Page 13 - Williams Foundation Air-Sea Integration Seminar
P. 13

Shaping an Integrated Force in the Extended Battlespace

He noted that it is not about massing force in a classic sense; it is about shaping a force, which can maximize
the adversary’s vulnerabilities while reducing our own.

And he re-enforced several times in his presentation that this is not about an ‘add-in, after the fact capability’;
you need to design and train from the ground up to have a force trained and equipped to be capable of
decisive lethality.

He quoted Patton to the effect that you fight war with technology; you win with people. It is about equipping
the right way with right equipment but training effectively to gain a decisive advantage.

The recapitalization effort was a “watershed opportunity for the Australian Navy.” But he saw it as a
watershed opportunity, not so much in terms of simply building new platforms, but the right ones.

And with regard to the right ones, he had in mind, ships built from the ground up which could be interoperable
with JSF, P-8, Growler, Wedgetail and other joint assets.

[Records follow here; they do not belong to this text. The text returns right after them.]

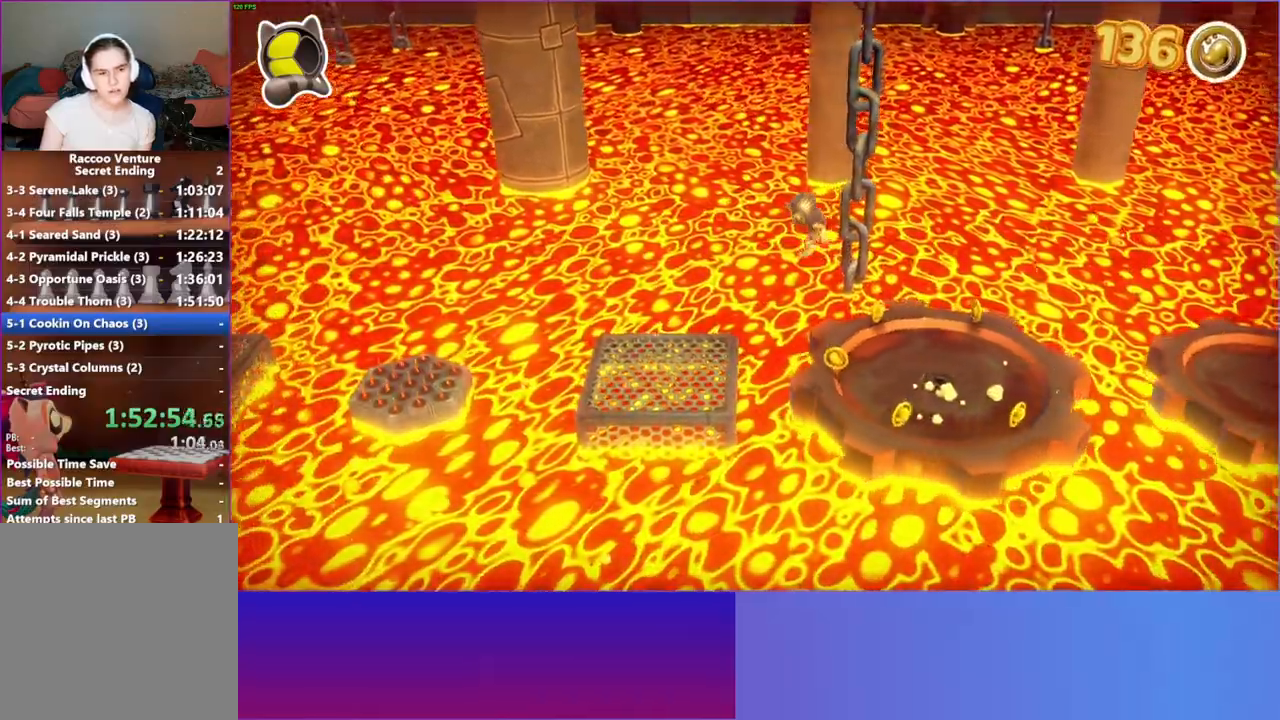
{"buttons": [], "left_stick": "left", "right_stick": "center", "events": [[83, "A", "up"]]}
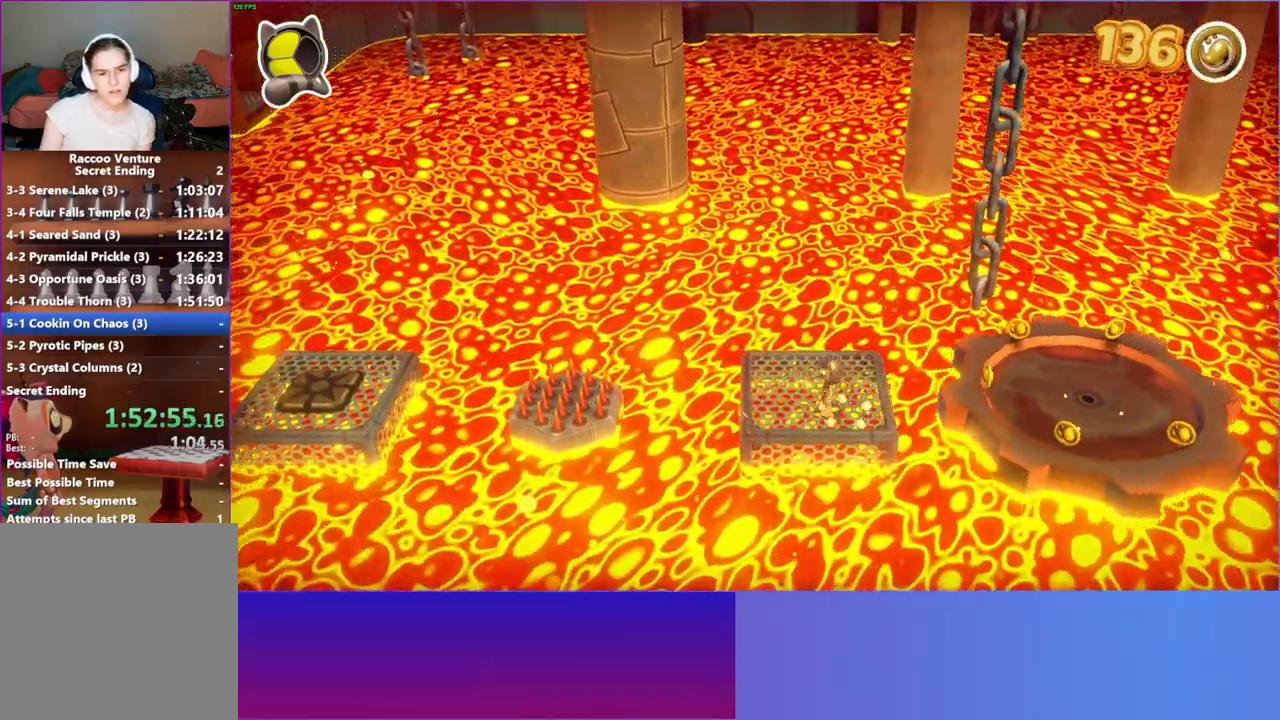
{"buttons": [], "left_stick": "left", "right_stick": "center", "events": [[333, "A", "down"], [483, "A", "up"]]}
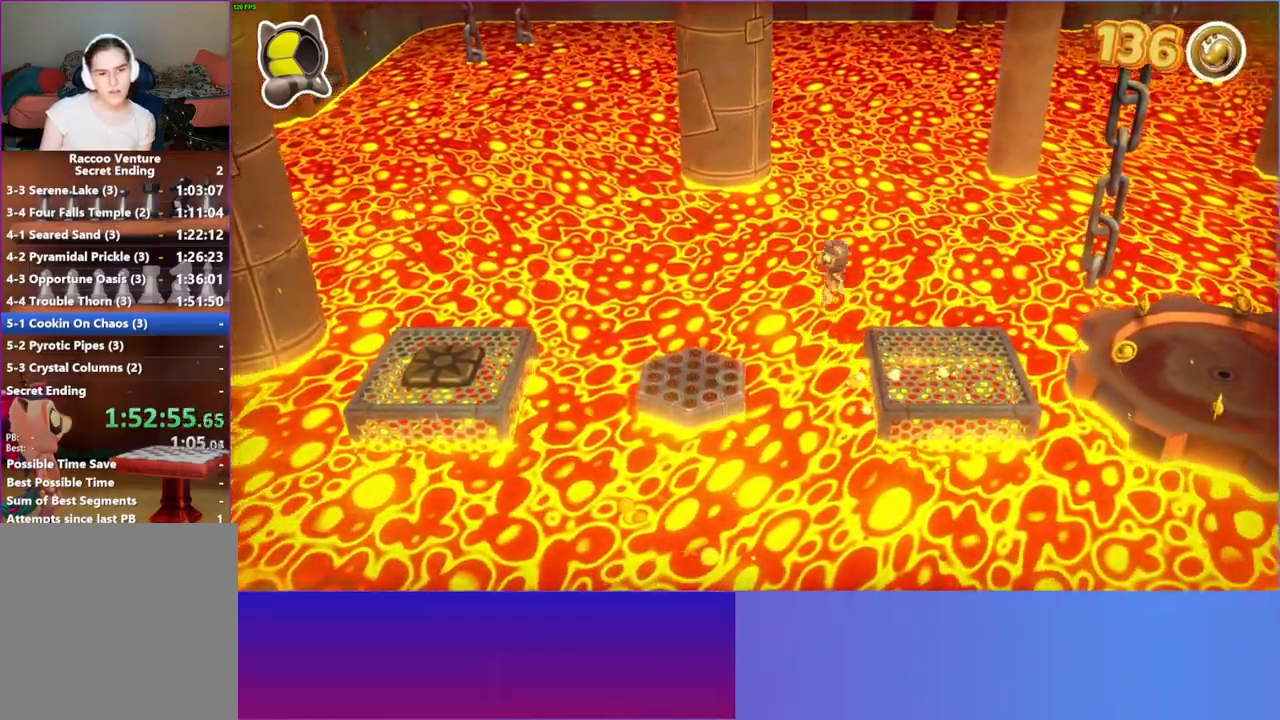
{"buttons": [], "left_stick": "left", "right_stick": "center", "events": []}
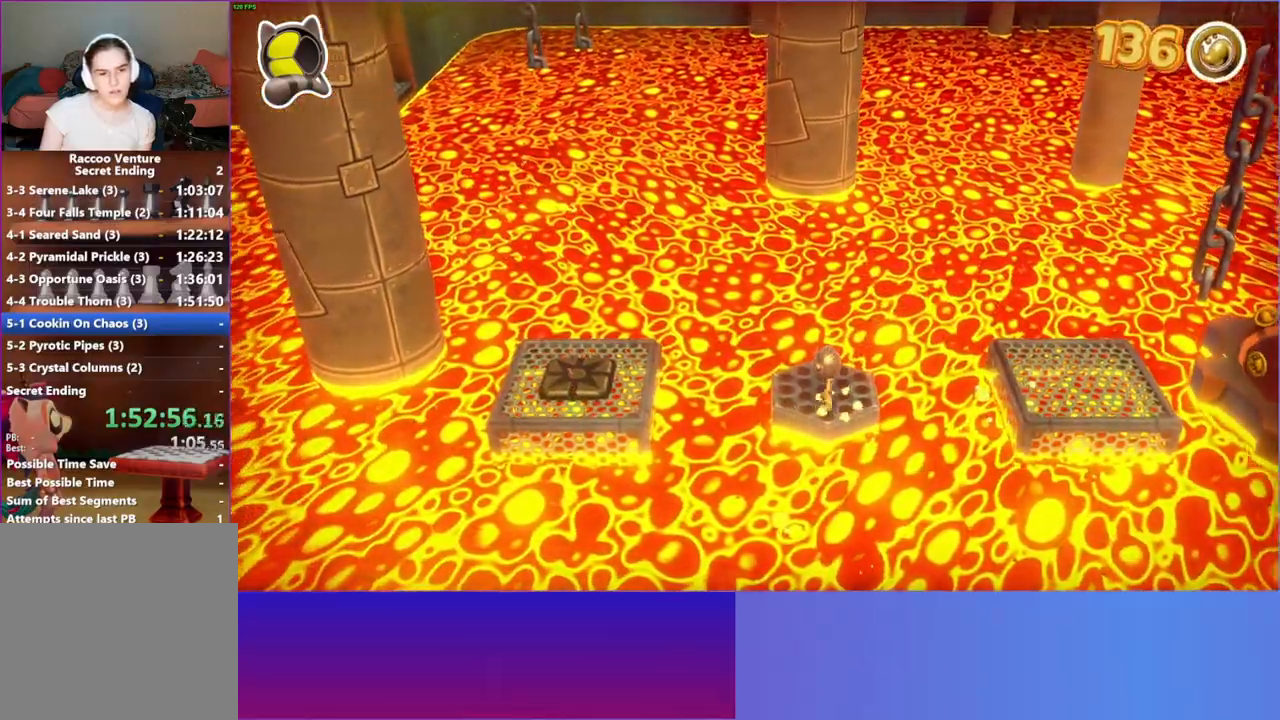
{"buttons": [], "left_stick": "left", "right_stick": "center", "events": [[117, "A", "down"], [333, "A", "up"]]}
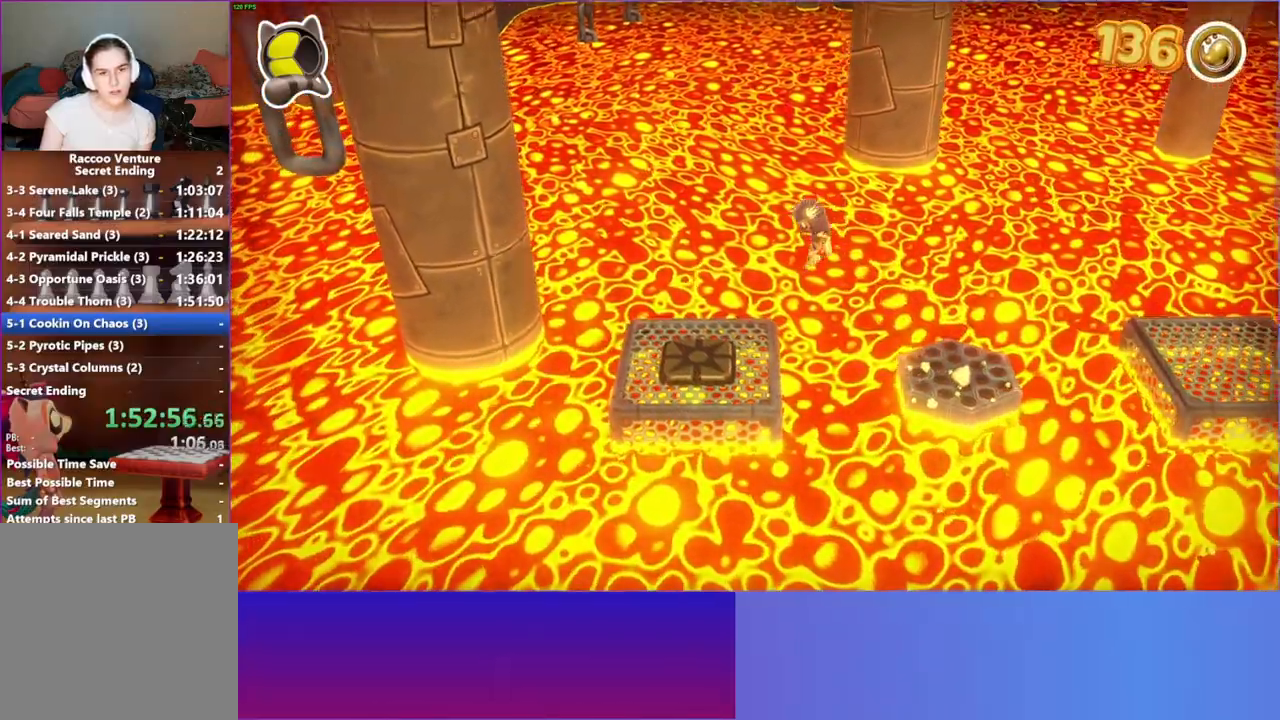
{"buttons": [], "left_stick": "center", "right_stick": "center", "events": [[50, "left_stick", "center"]]}
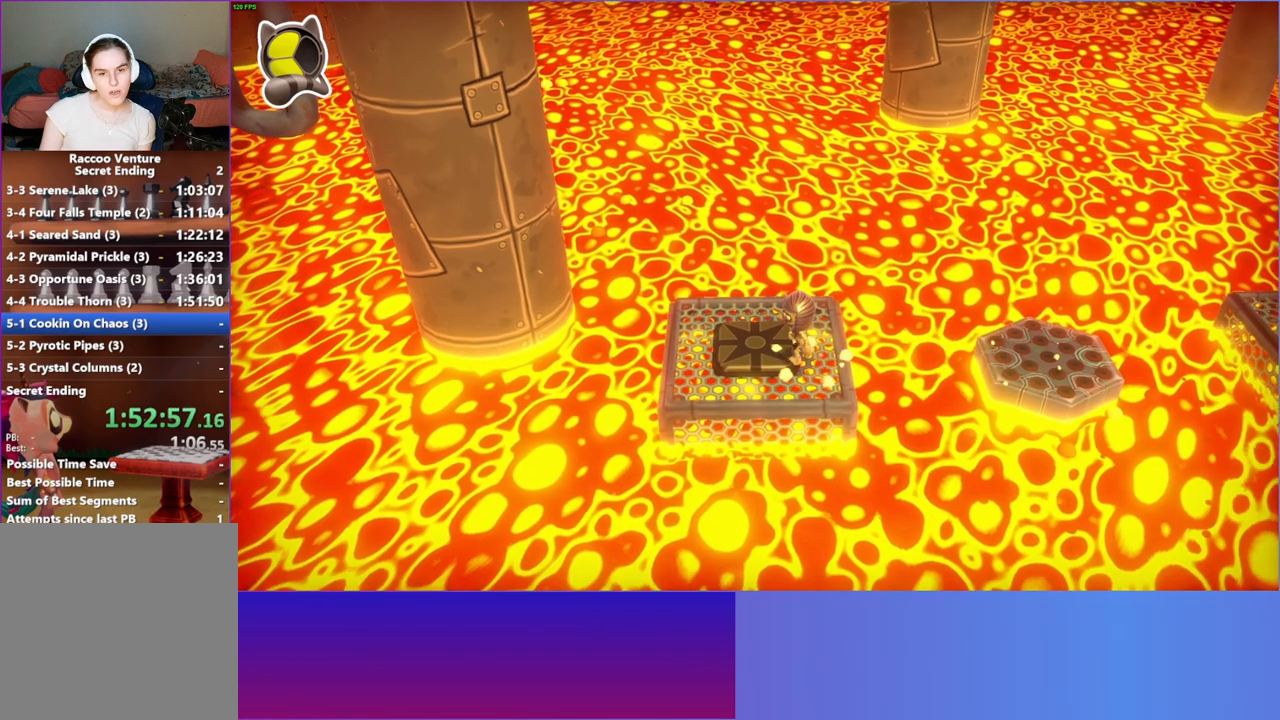
{"buttons": [], "left_stick": "center", "right_stick": "center", "events": [[300, "left_stick", "right"], [500, "left_stick", "center"]]}
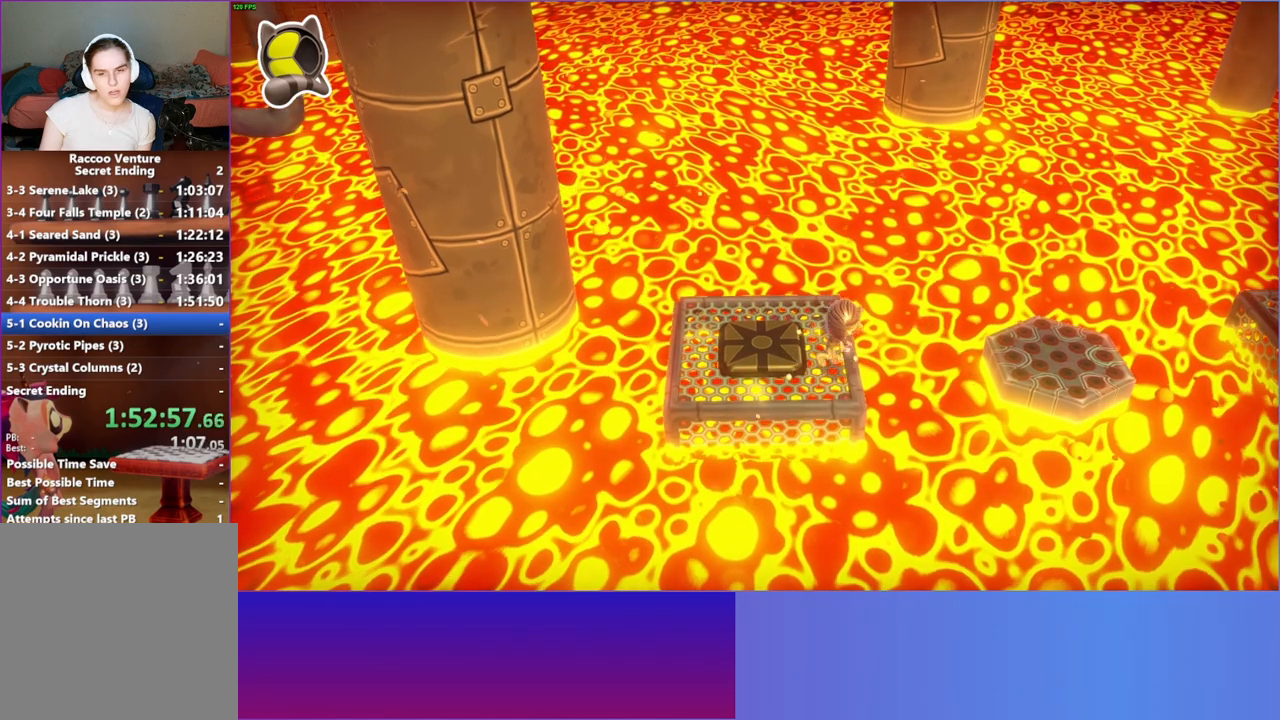
{"buttons": [], "left_stick": "center", "right_stick": "center", "events": [[67, "START", "down"], [217, "START", "up"], [400, "DPAD_DOWN", "down"], [483, "DPAD_DOWN", "up"]]}
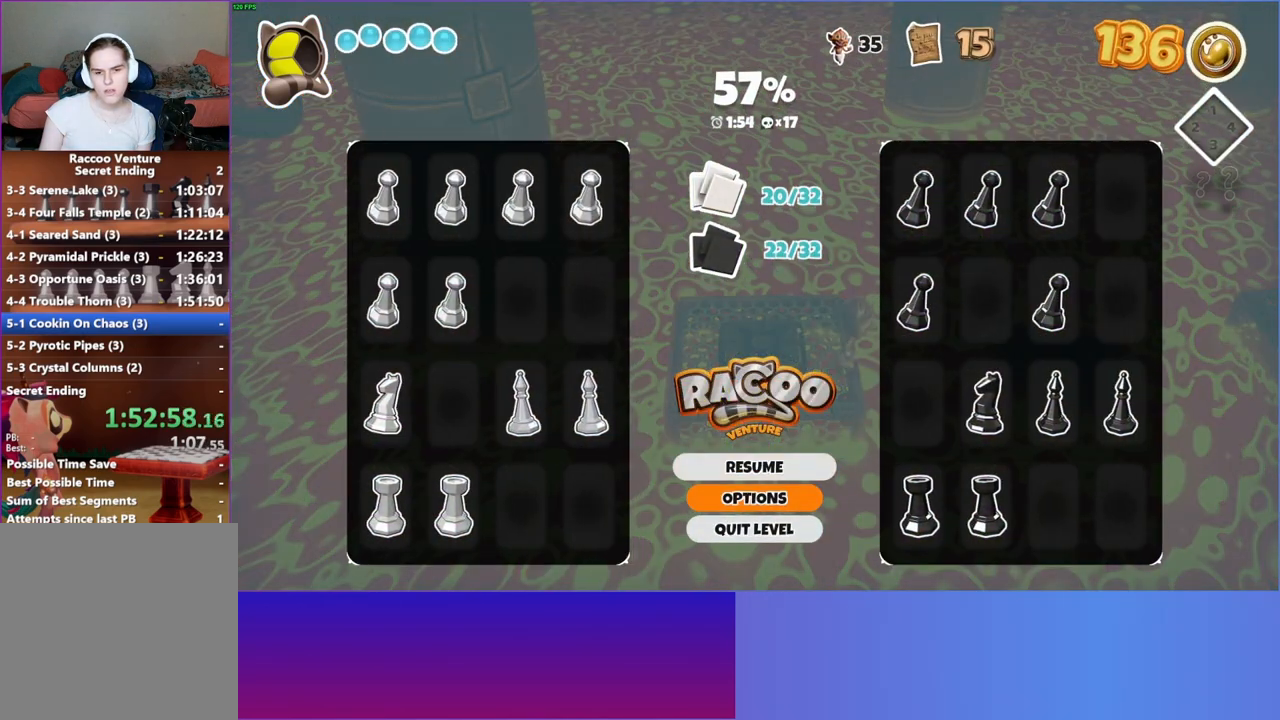
{"buttons": ["A"], "left_stick": "center", "right_stick": "center", "events": [[100, "DPAD_DOWN", "down"], [150, "DPAD_DOWN", "up"], [200, "A", "down"], [317, "A", "up"], [400, "A", "down"]]}
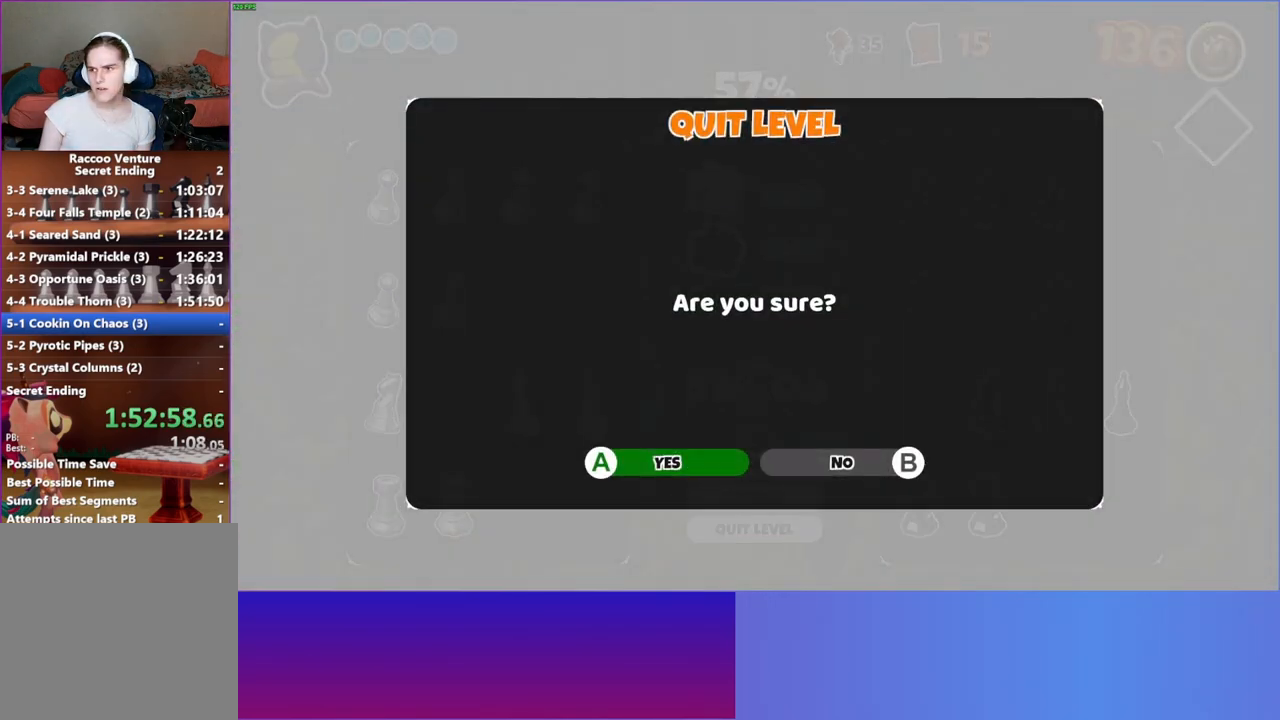
{"buttons": [], "left_stick": "center", "right_stick": "center", "events": [[17, "A", "up"]]}
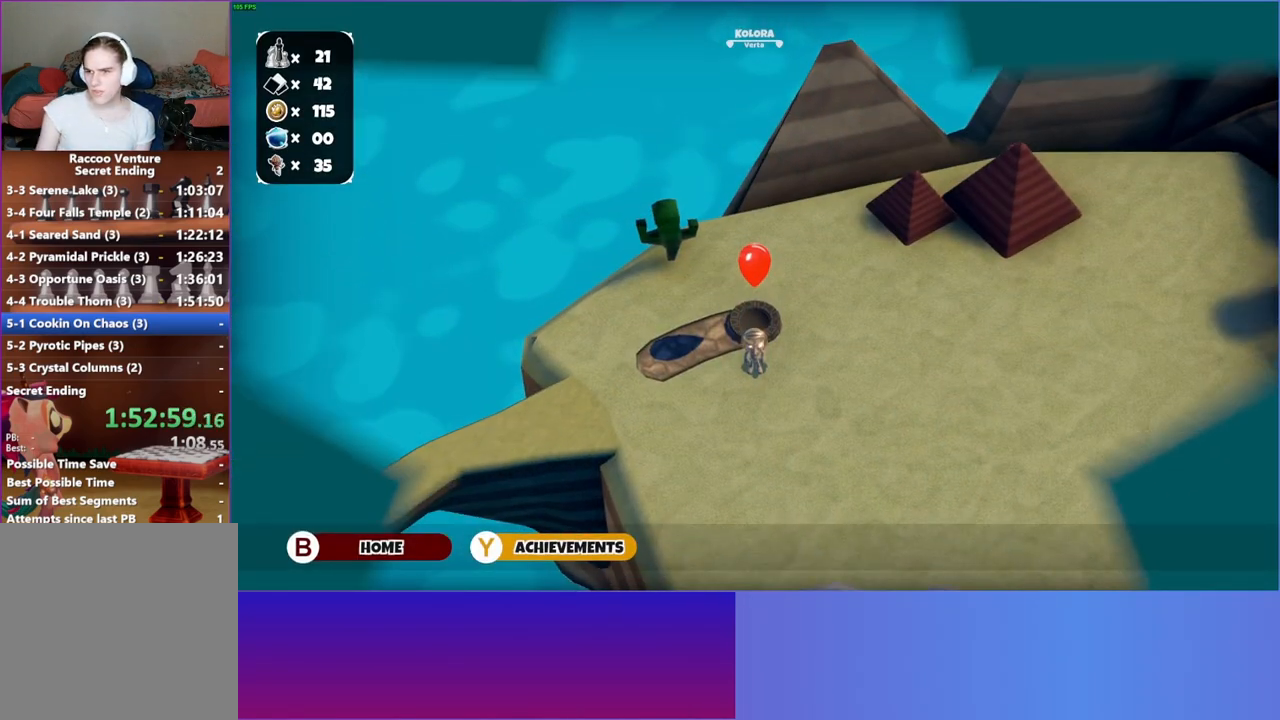
{"buttons": [], "left_stick": "center", "right_stick": "center", "events": [[250, "left_stick", "up"], [500, "left_stick", "center"]]}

“We need to achieve the force supremacy inherent in each of these platforms but we can do that only by
shaping integrated ways to operate.”

He highlighted that the Navy was in the process of shaping a 21st century task force concept appropriate to
a strategy of distributed lethality and operations. A key element of the new approach is how platforms will
interact with one another in distributed strike and defensive operations, such as the ability to cue weapons
across a task force.

After his presentation, there was a chance to sit down with Vice Admiral Barrett and to expand the
conversation.

Clearly, a key element in his thinking is how to get the new build of ships right for an age in which one wants
to build an integrated, but distributed force.

Question: It is clear that you are taking the long view of getting the shipbuilding piece of this right in
terms of ensuring that ships are not built simply as separate platforms, but as building blocks in an
integrated force.

How do you do that?

Vice Admiral Barrett: “I am taking a very long view, and believe that we need to build our ships in Australia
to generate naval capabilities integrated within the ADF.

“We need agility in the process of changing ships through life—continuing to evolve the new ships depending
on how the threat is evolving.

“This means that we need to control the combat system software as well as build the hulls. We will change the
combat system and the software many times in the life of that ship; whereas, the hull, machinery in the plant
doesn’t. That might sound like a statement of the obvious.

“But it’s not a statement that’s readily understood by our industry here in Australia.

“We need to organize ourselves to have an effective parent navy capability.

“We need to manage commonality across the various ship build processes.